**Source text:**

════════════════════

DAHLIA LITHWICK, LEGAL CORRESPONDENT AND SENIOR EDITOR, SLATE.COM: Thank you for having me.

MADDOW: What do you make of the chances of this policy being blocked or altered in court?

LITHWICK: Well, I think that that ACLU suit that you just described, that was kind of surprising language. We should note that was a George W. Bush appointee who wrote it. And for him to allow this suit to go forward, for him -- you know, the decisions he`s now making about certifying the class and about the nationwide injunction, OK, that`s interesting.

But what was amazing is that he utterly rejected Justice Department`s argument that this suit should go away, he actually on this issue of why is Secretary Nielsen continuing to call this not a policy, that`s because in this lawsuit, they have to keep taking the position it isn`t a policy. So, that`s interesting.

MADDOW: So if in terms of the legal approach to this, they need to technically deny it as a policy?

════════════════════

**Dataset content:**
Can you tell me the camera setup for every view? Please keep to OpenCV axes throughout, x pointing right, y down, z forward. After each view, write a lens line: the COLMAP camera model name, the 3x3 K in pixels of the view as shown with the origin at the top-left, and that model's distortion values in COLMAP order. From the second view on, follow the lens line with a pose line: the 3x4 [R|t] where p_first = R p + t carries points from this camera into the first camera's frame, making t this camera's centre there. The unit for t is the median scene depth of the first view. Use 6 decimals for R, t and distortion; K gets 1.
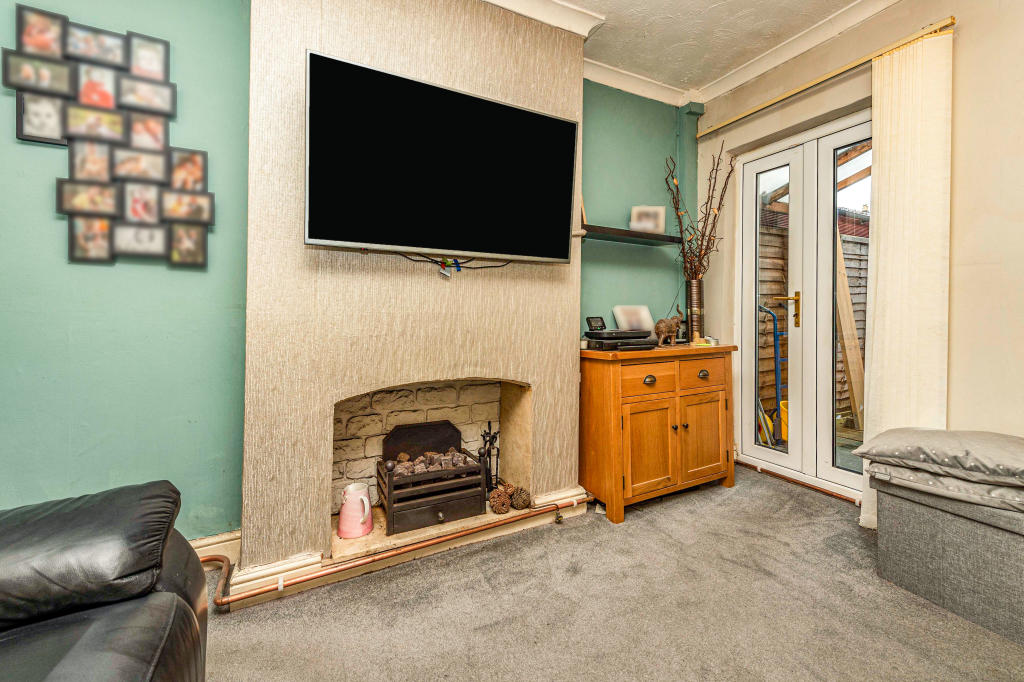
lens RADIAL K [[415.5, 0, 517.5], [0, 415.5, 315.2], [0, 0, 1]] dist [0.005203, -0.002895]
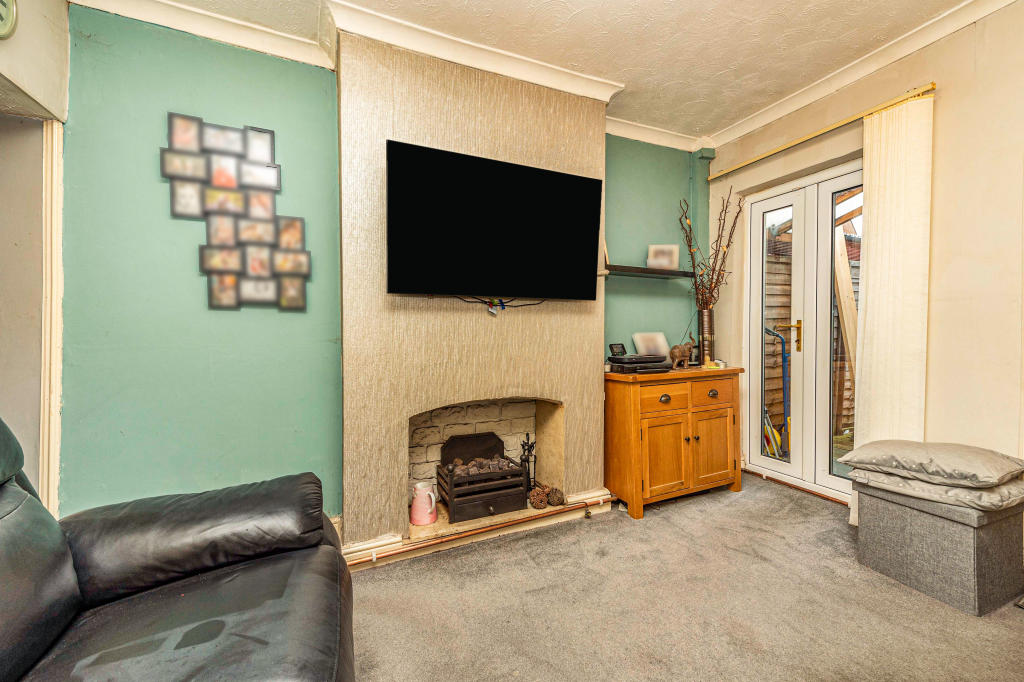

════════════════════

**Task directions:**
Reproduce the stretch of the interview transcript from "DAHLIA LITHWICK, LEGAL" through "altered in court?". You won't need the listing.

**Result of this exercise:**
DAHLIA LITHWICK, LEGAL CORRESPONDENT AND SENIOR EDITOR, SLATE.COM: Thank you for having me.

MADDOW: What do you make of the chances of this policy being blocked or altered in court?